You should be! Aside from the same-sex issue, I am not sure you are buying a pup from the right person. No hip guarantee? What do you mean by "ordered" the pup... like through a website? Have you even seen the pup yet? Met the parents? You want to do all that stuff before any money changes hands, and there should be a hip/health guarantee of some kind. Where did you find this breeder?

Some females dogs get along with each other and some don't. If you have a strong, dominant, bossy female (most Pyrs are that way with other dogs, as are many GSDs and Aussies), you will need a very submissive, mellow, easygoing female to go with her. Two strong, dominant, bossy females are a recipe for disaster.


----------



## mebully21 (Nov 18, 2011)

any byb breeder will tell you same sex will get along so you spend your money on their pup.... i had 2 females once, ONCE and NEVER again... they got along fine until the 2nd female matured, then it was all out hatred. both were spayed. its not worth the chance to take , as i bet your "breeder" wont take the pup back once it matures if it doesnt work out..... you honestly should be taking your TIME getting a 2nd dog.... and not buying one spur of the moment... do more research, check out breeders that are reputable, and then go from there. a dog is a 15 year commitment, and if you get a dog that doesnt get along with your female pyr you will have 15 years of rotating dogs to keep the piece.. the more time you take to look into a 2nd dog the better you will be.. and you should look at adult dogs, as what you see is what you get- temperment is set as an adult, and there are no surprises. a pup can be fine with your dog and then when it matures it might not be.. if you want a true match then A. go for Male dog and B. think about an adult dog with its temperment already set so that you can see how the 2 dogs get along.. AND TAKE YOUR TIME DONT RUSH IT


----------



## mebully21 (Nov 18, 2011)

i also had 2 males and a female, all got along, recently i had 2 females and a male, (one female is 2 and the other was 16 ) they got along fine but i had to keep the old girl separate when i wasnt home as she was fragile, i wasnt worried about same sex aggression as she got along with every female she met, and both mine were fine with each other this go round. its a crap shoot, you just have to be careful


----------



## marshall (Sep 20, 2012)

*great pyrenees*

My current dog is the friendliest dog I truely have ever seen. I have had her about 4 years and she is a teddy bear. On walks or where ever she goes she is always good. I swear there is not a bad bone in her body. 

She is the only dog I have ever had that I would totally trust with the kids playing with no monitoring. She is very inergetic and loves to run and play but alway with a smile. 
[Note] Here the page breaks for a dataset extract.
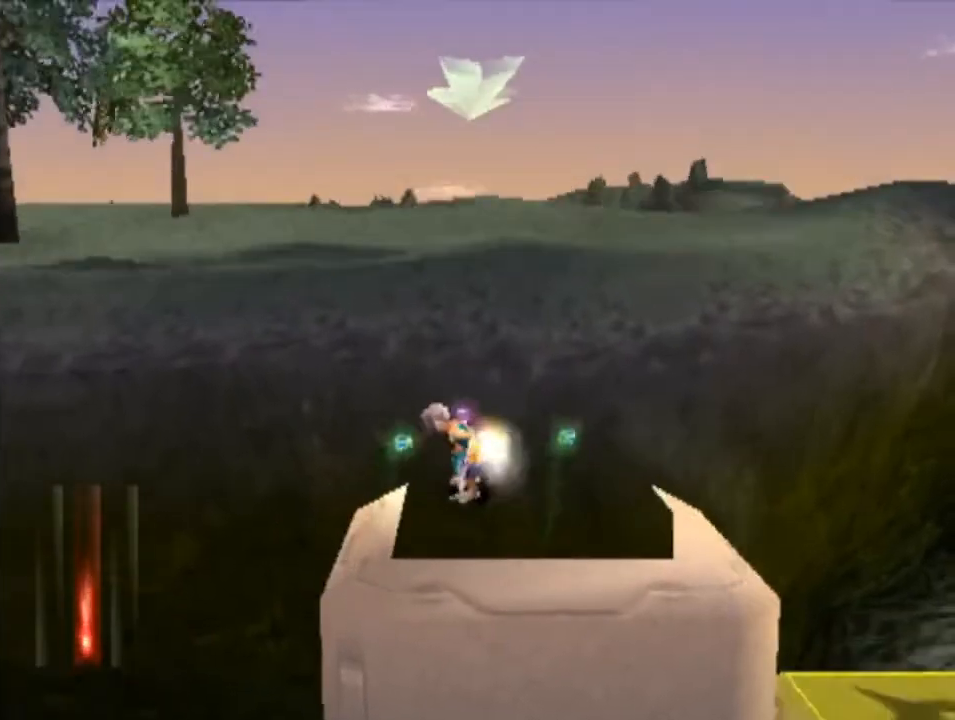
{"buttons": [], "left_stick": "up", "events": [[400, "SQUARE", "up"], [433, "left_stick", "up"]]}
If I said no hip guarantee, I was way wrong. The breeder will gladfully take it back if I ever had hip trouble. They want me to be happy with our new addition. The breeder ordered the mother directly from Germany and she was what he called "I believe" a v rating and he said only 10% get that rating in germany. 

If I scrbbled my notes correctly the pups mother is the daughter of a world champ.. Sorry can't go into details at the moment because that is all I scribbled down.

I believe the breeder said the father won two world awards of some sort in 2006 and 2008 for obedience. As far as the breeder new he had the only v rated dog in colorado. 

He also mention that 16 of the pups he has bread have went on to become award winning dogs. I am not 100% on the details but I was highly impressed after talking with him and his wife. 

I will learn more tonight when I pick up the pup and find out where he said I can go to learn more about its pedigree.

My exact facts could be off with members of the pup chain, but I guess the point is there is a long line of winners in the pups family tree.

He said when he started he looked for the best dogs to start breeding for temperment and didn't breed for the prettiest dog, even though they are beautiful but he bred obedience.


----------



## Freestep (May 1, 2011)

marshall said:


> My current dog is the friendliest dog I truely have ever seen. I have had her about 4 years and she is a teddy bear. On walks or where ever she goes she is always good. I swear there is not a bad bone in her body.
> 
> She is the only dog I have ever had that I would totally trust with the kids playing with no monitoring. She is very inergetic and loves to run and play but alway with a smile.


That's all well and good, but how is she with other dogs that come onto her home territory?

As to the breeder... sounds like they imported some titled, V-rated dogs from Germany and are breeding them. A lot of people do that, and it doesn't necessarily mean they are great breeders. What is the breeder's kennel name and how did you find them?


----------



## marshall (Sep 20, 2012)

I bet you guys hate talking to amatures. "ME". I learend in college the only stupid question is the one not ask. 

These people are so nice, I am so happy with there service. I contacted them after all the no no no's I got here about having two females. They are going to mark me down for a male in next litter. Their new litter is currently 1 week old. So in 7 weeks we will be gitting a male and all will be good. I am sooooo excited. I didn't realize what a mess two females could cause. 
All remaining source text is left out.